Instructions for the task: Each entry below needs to be reproduced exactly as given.

Exercise input:
_ _ _ _
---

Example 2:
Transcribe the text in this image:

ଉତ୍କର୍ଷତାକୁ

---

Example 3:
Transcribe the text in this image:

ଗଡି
_ _ _ _
Reply:
---

Example 2:
Transcribe the text in this image:

ଉତ୍କର୍ଷତାକୁ

---

Example 3:
Transcribe the text in this image:

ଗଡି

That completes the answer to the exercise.